Remember that it is not the dependence on software that is harmful, but the dependence on
mechanistic software. I show in my book that language and software fulfil a similar role in
society: both are non-mechanistic phenomena, and both allow us to mirror the world in our
minds and to communicate with it. But our dependence on language is not harmful: since there
is no elite to restrict us to mechanistic language, we are free to use our non-mechanistic
capabilities, and the dependence on language ends up enhancing our minds. Software could do
the same: without the software elites and the mechanistic restrictions, our software-related
activities would enhance our minds.
***
The similarity of software and language can also help us to understand the true nature of the
software elites. Their ultimate purpose is not software, not even business, but totalitarianism:
controlling the minds of large numbers of people. In Nineteen Eighty-Four, George Orwell
showed us that an elite can control minds by restricting people to an impoverished language.
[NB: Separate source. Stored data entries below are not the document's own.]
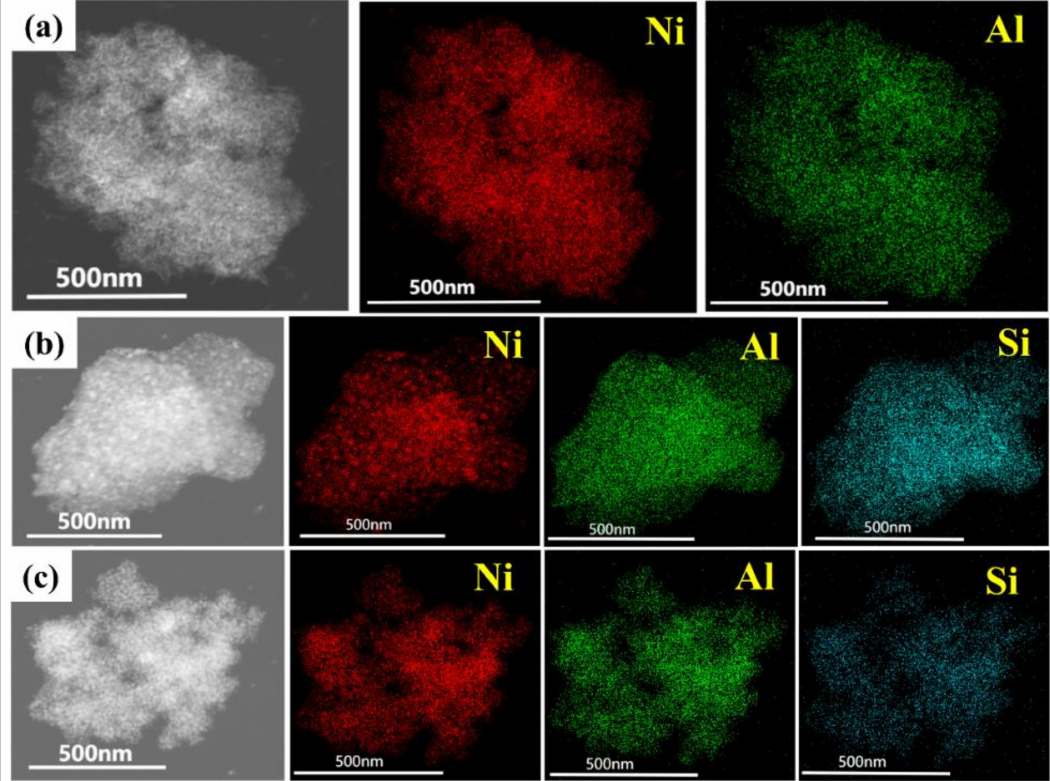
Figure 3. TEM-energy dispersive spectroscopy (TEM-EDS) images of ( a ) H-NiAl-LDO (Reprinted with permission from [34], Copyright 2022 Elsevier), ( b ) H-SiCl 4 -NiAl-LDO, ( c ) H-SiO 2 -NiAl-LDO.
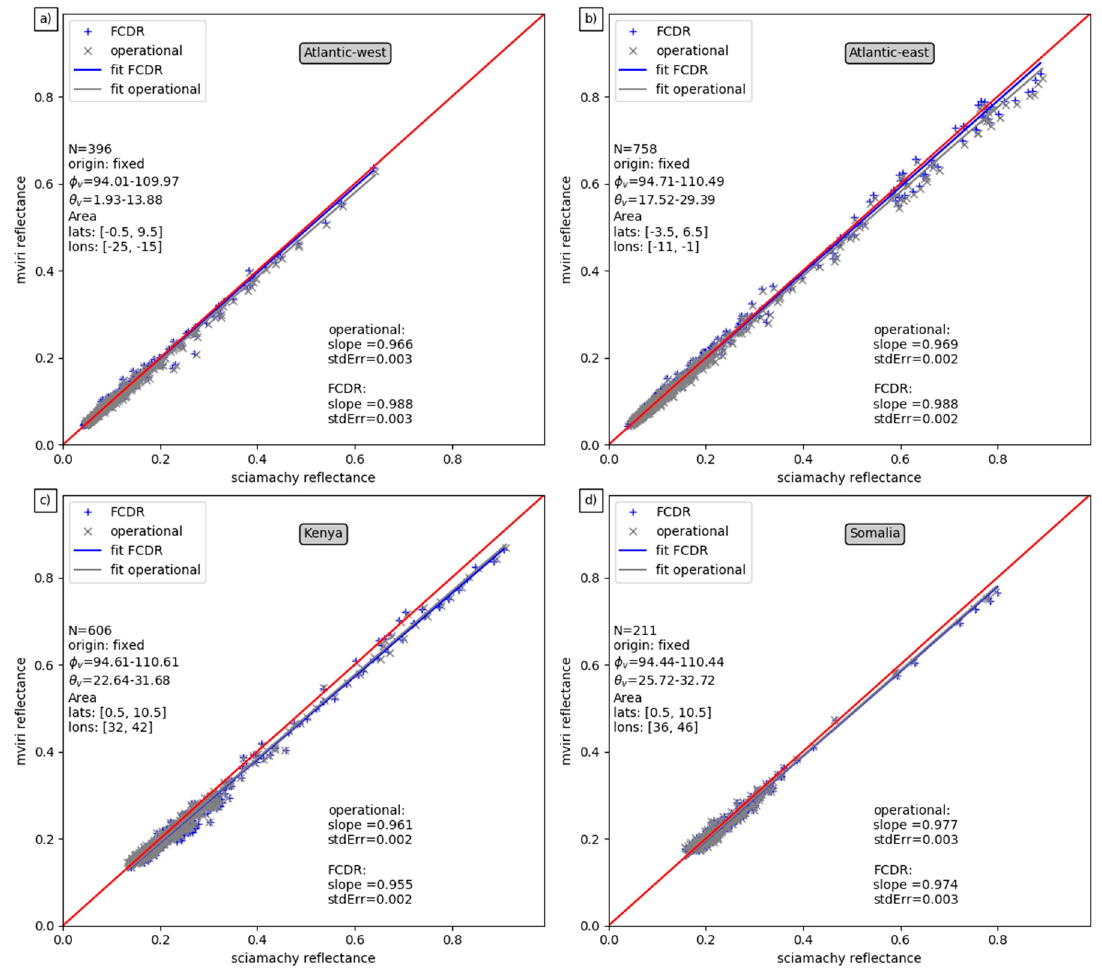
Figure 16. Collocations between SCIAMACHY and MVIRI onboard MET7 for ( a ) Atlantic-west, ( b ) Atlantic-east and ( c ) Kenya. Collocations between SCIAMACHY and MET5 are provided in ( d ) for Somalia. Grey marks stand for the dataset with the pre-launch SRF characterisation. Blue crosses stand for the harmonised/recalibrated FCDR. The collocations are constrained to relative azimuth angles between the two instruments of 5°, to zenith angle differences of 15° and to acquisition time differences of 5 min. Only collocations with MVIRI standard deviation of below 0.12 within a SCIAMACHY pixel are considered. Over the Atlantic areas and the Somalian area collocations were acquired from data collected during 2002–2006, whereas data collected during 2006–2010 were used for the collocations over the Kenyan area.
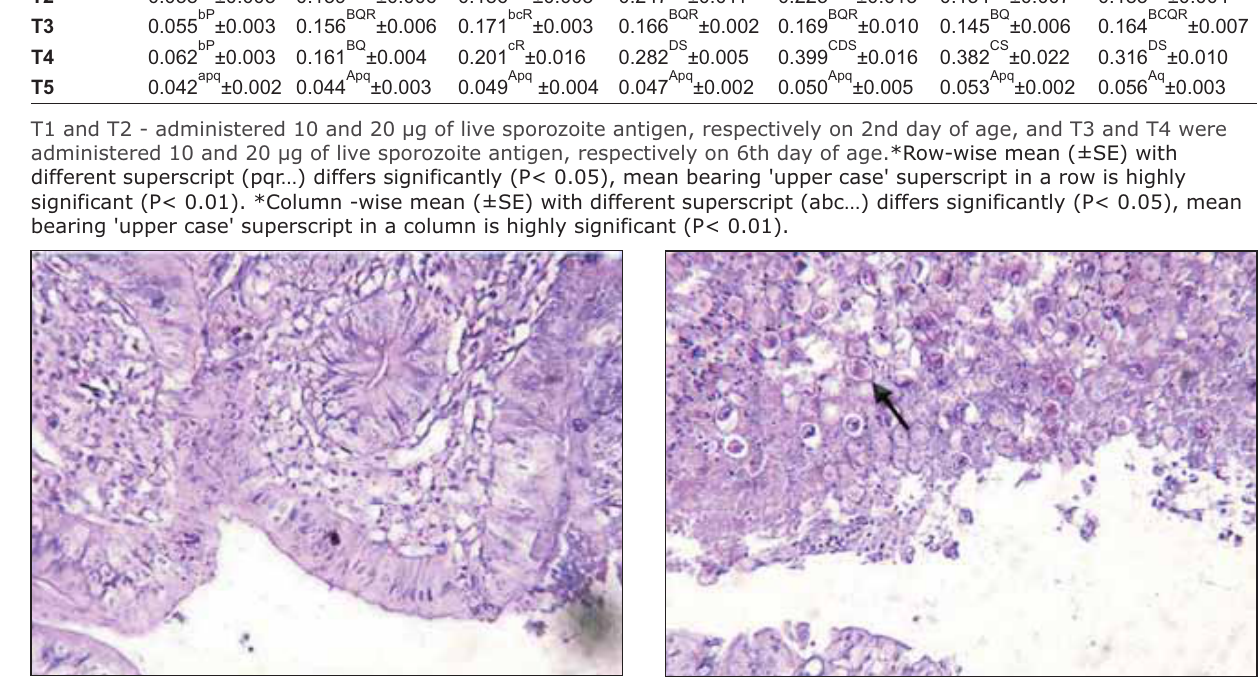
Figure-2: Group T4 showing stunting of villi in the caeca (H & E x400).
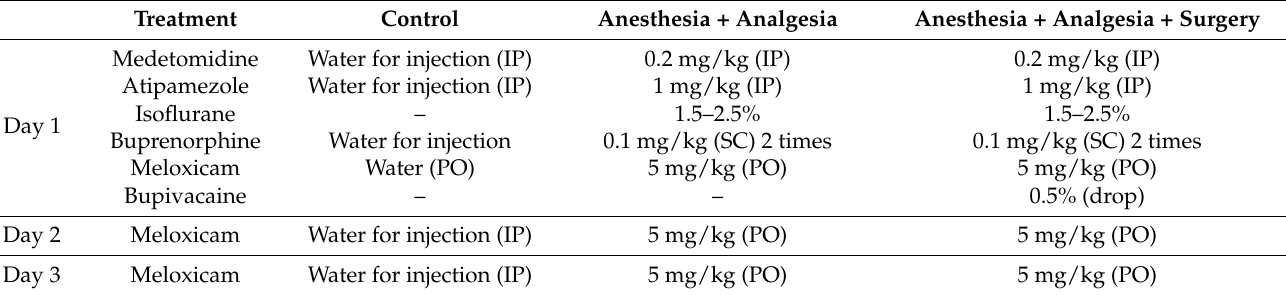
Table 1. Drugs administered to each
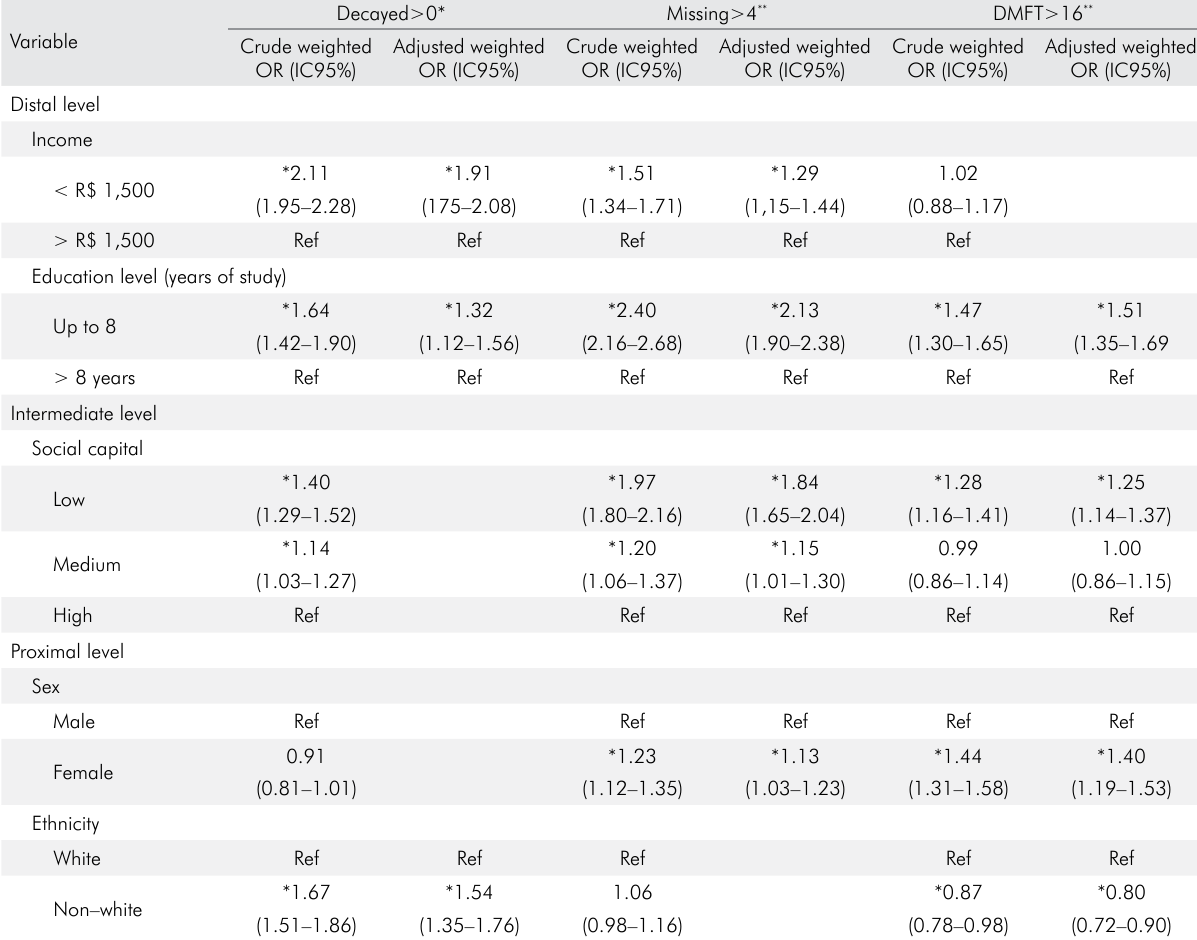
Table 3. Crude and adjusted analyses for the number of decayed and missing teeth, and DMFT regarding the variables analyzed.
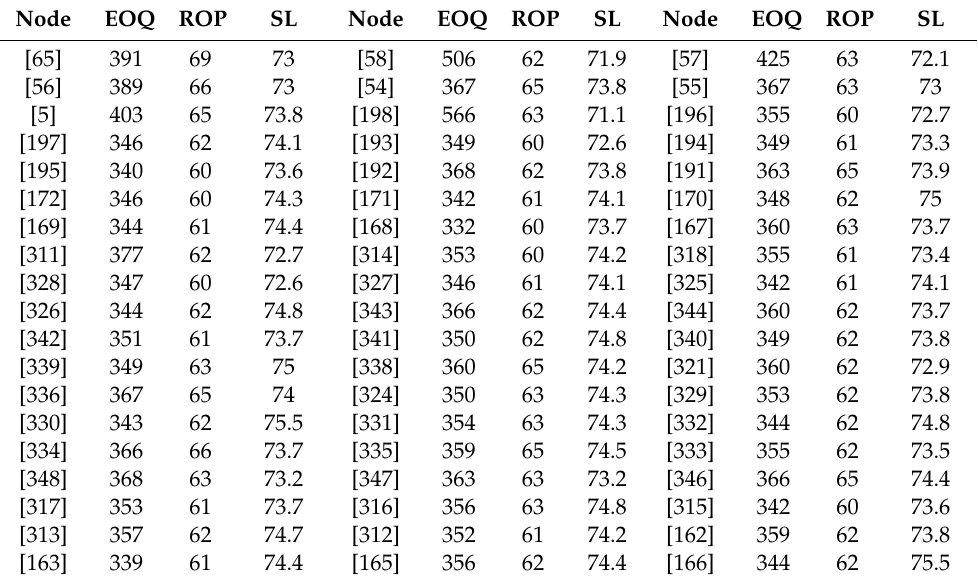
Table 10. The economic order quantities (EOQ), optimal reorder points (ROP), and optimal service levels (SL) of all retail stores located in Route 1 based on POPIRPSDRCO 2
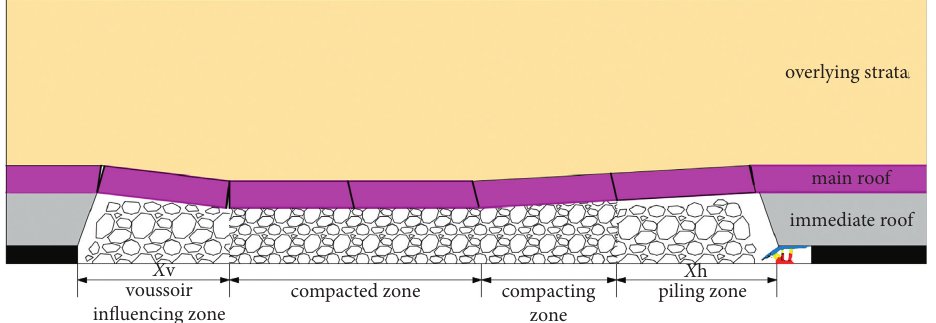
Figure 13: Location of the four zones within the gob area.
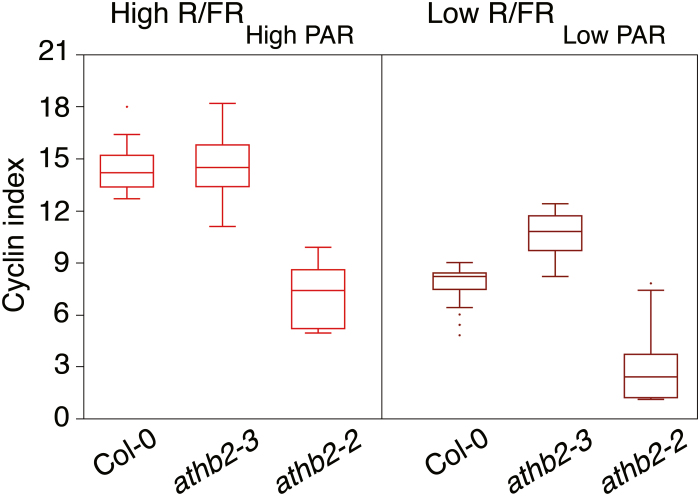
Loss- and gain-of-function mutations in ATHB2 affect the expression of the CYCB1;1:GUS marker during leaf development in shade. CYCB1;1:GUS, athb2-3 CYCB1;1:GUS, and athb2-2 CYCB1;1:GUS seedlings were grown in a light/dark cycle (16/8 h) in High R/FRHigh PAR for 8 d (High R/FRHigh PAR) or for 4 d in high R/FR and subsequently for 5.5 d in Low R/FRLow PAR (Low R/FRLow PAR). The box-and-whiskers plot presents the cyclin indices for the adaxial subepidermal layer in the proximal region of wild-type and mutant leaves with an area of ~0.35 mm2 under the two different light conditions. The box delimits the first and third quartiles; the solid line within the box represents the second quartile; bars indicate the upper and lower fence; dots represent outliers. First and second leaf area (mean ±SE), High R/FRHigh PAR: CYCB1;1:GUS, 0.35 ± 0.004 mm2; athb2-3 CYCB1;1:GUS, 0.35 ± 0.003 mm2; athb2-2 CYCB1;1:GUS, 0.35 ± 0.003 mm2. First and second leaf area (mean ±SE), Low R/FRLow PAR: CYCB1;1:GUS, 0.35 ± 0.004; athb2-3 CYCB1;1:GUS, 0.35 ± 0.003 mm2; athb2-2 CYCB1;1:GUS, 0.35 ± 0.004 mm2.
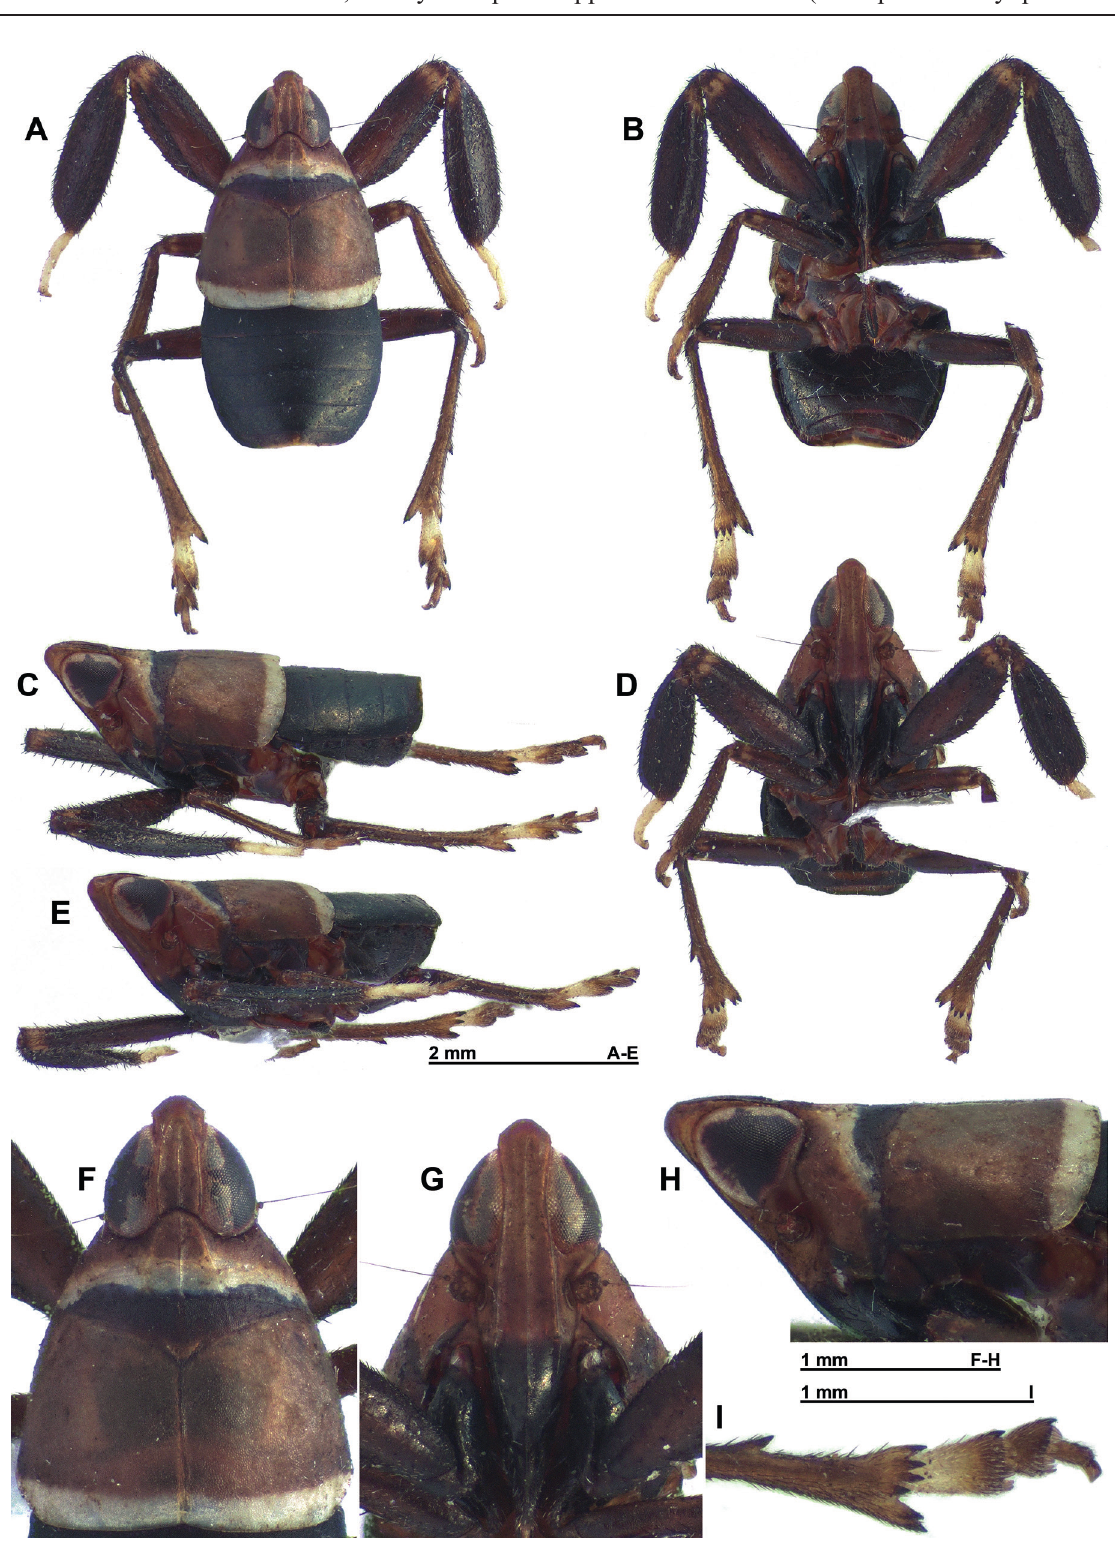
Fig. 13. Cleotyche ( Cleotyche ) montana sp. nov., ♂, holotype (QM). A . Habitus dorsal view. B . Habitus, ventral view. C . Habitus, lateral view. D . Habitus, perpendicular view of frons. E . Habitus, anterolateral view. F . Head and thorax, dorsal view. G . Frons, perpendicular view. H . Head and thorax, lateral view. I . Distal portion of posterior leg, ventral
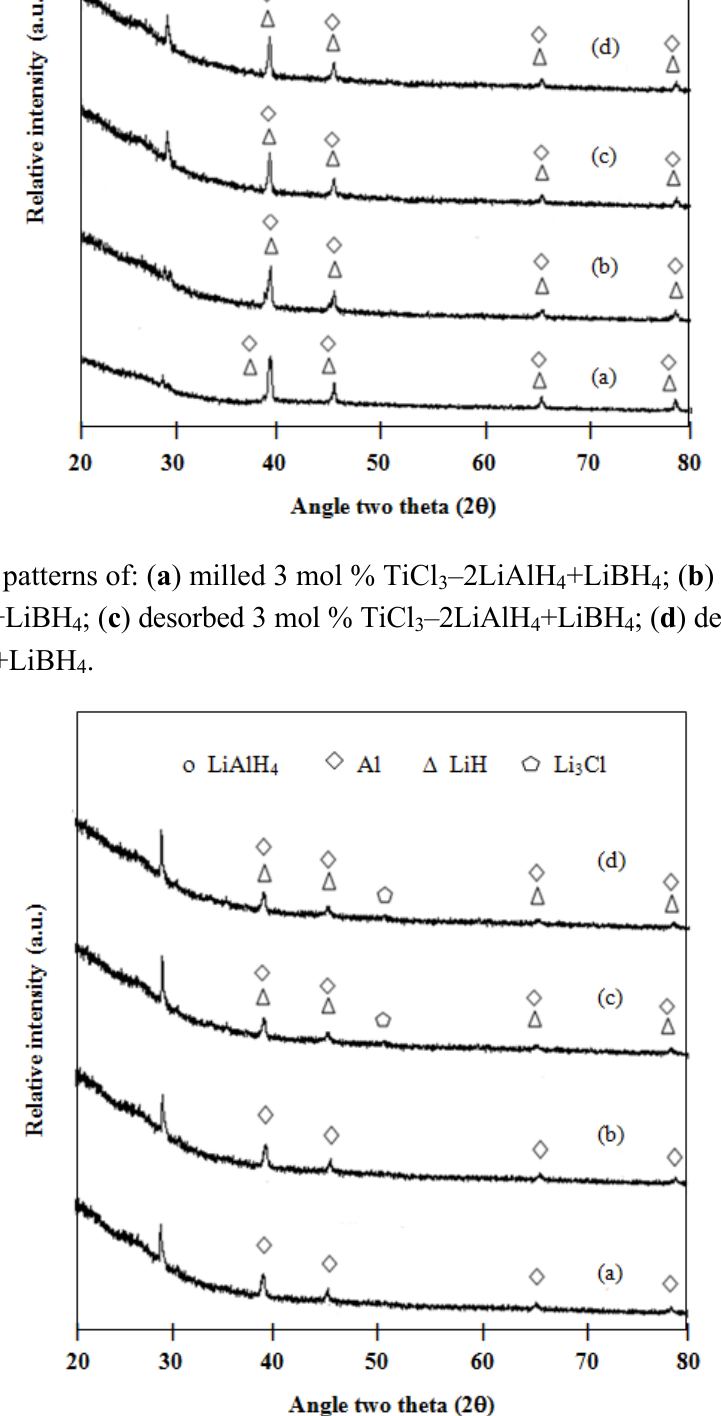
+LiBH ; 4 4 –2LiAlH +LiBH ; ( d ) 1 mol % 3 4 4 +LiBH . 4 4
That language, Newspeak, is in effect a mechanistic subset of English. And if software fulfils a
similar role in society, the conclusion must be that, by restricting us to mechanistic software
concepts, the software elites are achieving what Orwell’s totalitarian elite achieves through
language. What was only a fantasy a few decades ago is now actually being implemented,
through software.

So the fact that we don’t care whether the software elites are exploiting us may well be a sign of
how advanced our mental degradation already is. We understand this for language: because
language and thought are closely related, an elite could, by impoverishing language, distort our
perception of reality, and thereby prevent us from knowing that we are being exploited. And if
software is similar to language, depending on impoverished software is bound to have the same
effect: we increasingly perceive reality – our needs, expectations, capabilities, responsibilities –
only in ways possible through mechanistic software concepts; in other words, in ways that serve
the interests of the software elites.